PROBLEMS TO SOLVE:
A. Reproduce the passage on downstream state propagation word for word, starting with the words "HCM UpdateWorkStatus" and stopping after the words "path looked successful.".
B. According to the passage on downstream state propagation, what is the cost of giving consumers a DB-backed fact stream?

How do downstream systems get the same state?

After HCM commits a status, WFM, routing, analytics, and other consumers still need the same fact.

Version 4 final single-region pipeline

Figure 5: The single-region pipeline splits intake, candidate calculation, time windows, state commit, and downstream propagation. Generated by gpt-image-2.

The propagation path is:

HCM UpdateWorkStatus
-> status_table
-> DBus / binlog
-> status change MQ
-> WFM / Routing / Analytics

This gives consumers a DB-backed fact stream. The cost is a longer path. A slow binlog handler, event dispatcher, MQ backlog, or downstream consumer can make users see stale state.

We hit that failure mode.

During one US-TTP incident, WFM’s omni-channel view did not show the current status. HCM DB already had the agent offline, and the HCM-to-WFM send path looked successful.

Dataset entries:
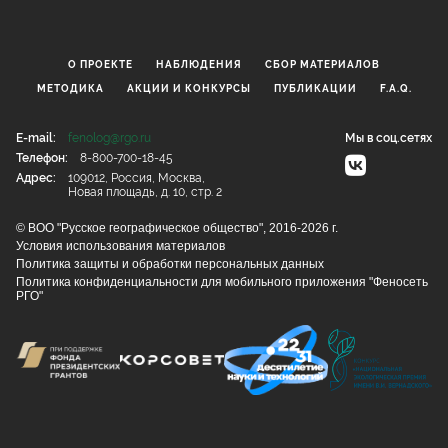
О ПРОЕКТЕ
НАБЛЮДЕНИЯ
CБОР МАТЕРИАЛОВ
МЕТОДИКА
АКЦИИ И КОНКУРСЫ
ПУБЛИКАЦИИ
F.A.Q.
E-mail:
fenolog@rgo.ru
Мы в соц.сетях
Телефон:
8-800-700-18-45
Адрес:
109012, Россия, Москва,
Новая площадь, д. 10, стр. 2
© ВОО "Русское географическое общество", 2016-2026 г.
Условия использования материалов
Политика защиты и обработки персональных данных
Политика конфиденциальности для мобильного приложения "Феносеть
РГО"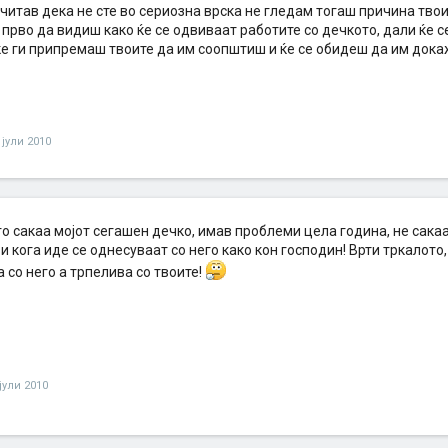
читав дека не сте во сериозна врска не гледам тогаш причина твои
 прво да видиш како ќе се одвиваат работите со дечкото, дали ќе с
ќе ги припремаш твоите да им соопштиш и ќе се обидеш да им дока
 јули 2010
го сакаа мојот сегашен дечко, имав проблеми цела година, не сакаа
и кога иде се однесуваат со него како кон господин! Врти тркалото, 
 со него а трпелива со твоите!
јули 2010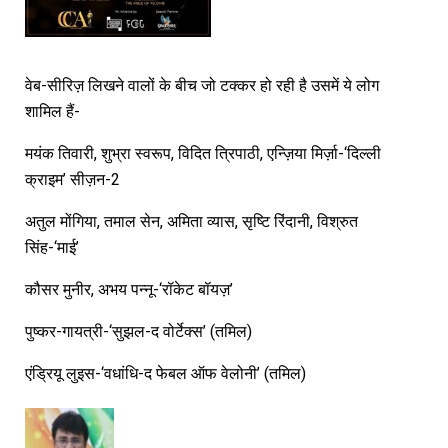
वेब-सीरिज़ लिखने वालों के बीच जो टक्कर हो रही है उसमें ये लोग
शामिल हैं-
मयंक तिवारी, शुभ्रा स्वरूप, विदित त्रिपाठी, एन्ज़िया मिर्ज़ा-‘दिल्ली
क्राइम’ सीज़न-2
अतुल मोंगिया, तमाल सेन, अमिता व्यास, सृष्टि रिंदानी, विश्रुत
सिंह-‘माई’
कौसर मुनीर, अभय पन्नू-‘रॉकेट बॉयज़’
पुष्कर-गायत्री-‘सुझल-द वोर्टेक्स’ (तमिल)
एंड्रियू लुइस-‘वधांधि-द फेबल ऑफ वेलोनी’ (तमिल)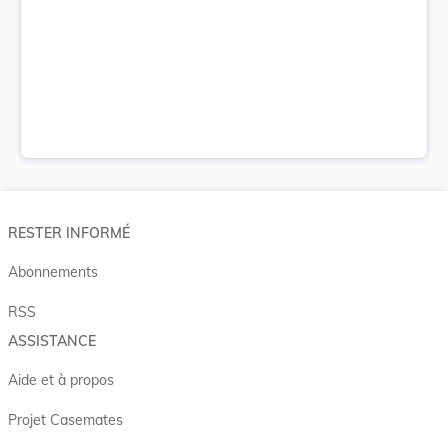
RESTER INFORMÉ
Abonnements
RSS
ASSISTANCE
Aide et à propos
Projet Casemates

PER-TASK ANSWERS:
A.
HCM UpdateWorkStatus
-> status_table
-> DBus / binlog
-> status change MQ
-> WFM / Routing / Analytics

This gives consumers a DB-backed fact stream. The cost is a longer path. A slow binlog handler, event dispatcher, MQ backlog, or downstream consumer can make users see stale state.

We hit that failure mode.

During one US-TTP incident, WFM’s omni-channel view did not show the current status. HCM DB already had the agent offline, and the HCM-to-WFM send path looked successful.

B. A longer path.